Vocalement, le pari était plus risqué encore, de réunir une distribution très jeune, presque exclusivement composée de prises de rôles. Feu d’artifice absolu pour Julie Fuchs, ce qui ne surprendra aucun de ceux qui suivent depuis quelque temps le parcours de la soprano française. Volant de succès en succès, après sa récente Ciboulette parisienne, la Révélation 2012 des Victoires de la Musique est parfaitement dans son élément avec ce rôle qui sollicite toute sa virtuosité et qui exige également de réelles qualités d’actrice. Chapeau bas.
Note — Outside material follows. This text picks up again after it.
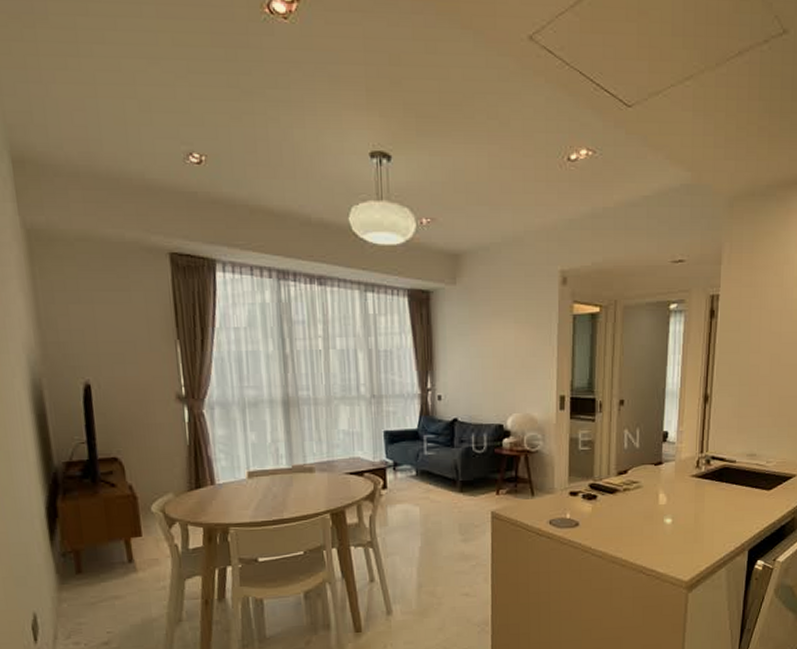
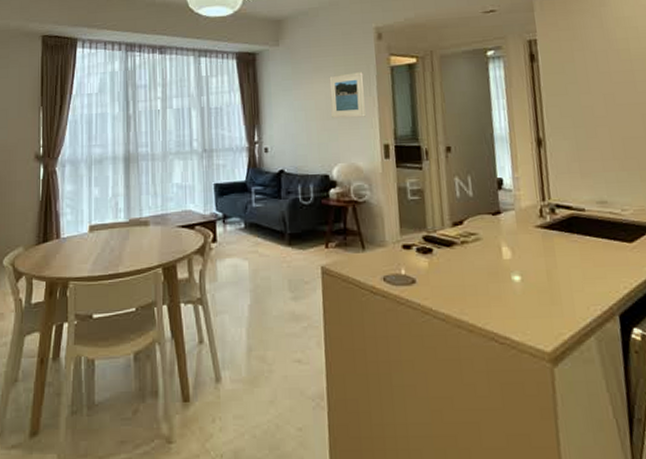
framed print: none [508,319,545,368] -> present [329,72,366,119]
Les deux autres grands rôles féminins se situent presque au même niveau : appelée à remplacer en dernière minute Clémentine Margaine initialement prévue, Anna Destrael est un Compositeur frémissant, dont le timbre correspond idéalement à ce qu’on attend dans ce personnage et elle a dû beaucoup écouter Irmgard Seefried ; Léa Trommenschlager éblouit dans les monologues d’Ariane, par une diction magistrale, habitée, qui nous suspend à ses lèvres, par une voix de soprano dramatique dont l’aisance dans le grave stupéfie. Mais pour toutes deux, l’aigu forte demande encore à être canalisé, pour éviter l’impression que la voix s’y lâche un peu trop.
Grande déception en revanche avec le Bacchus de Marc Haffner : le rôle est impossible, on le sait, peut-être le ténor était-il souffrant ce soir-là, car on gardait un bien meilleur souvenir de son Siegfried dans la Tétralogie réduite donnée en tournée à l’automne 2011.
Arlequin sans grand relief de Vladimir Kapshuk, à qui ses complices volent la vedette, en particulier le remarquable Damien Bigourdan, au timbre acéré et à la présence scénique incomparable. Le maître de musique de Thill Mantero est bien pâle, et peine à donner un sens et un souffle au mot Ariadne, titre de l’œuvre de son élève qu’il répète ad nauseam et qui devrait être toujours plus chargé d’emphase.
Dans le trio féminin, le timbre de la Dryade paraît trop sombre, celui de la Naïade trop léger et pas assez distinct de celui d’Echo.
La vivacité, la rapidité même avec laquelle Maxime Pascal dirige son orchestre est souvent convaincante, elle aide parfois les chanteurs à surmonter les difficultés de leur rôle, mais elle passe aussi à côté de certains moments de grâce dont on aimerait qu’ils marquent un contraste plus grand avec les passages plus vifs. Plus qu’une version de concert, cette soirée n’en est pas moins riche de promesses et d’espoirs à ne pas perdre de vue ni d’oreille.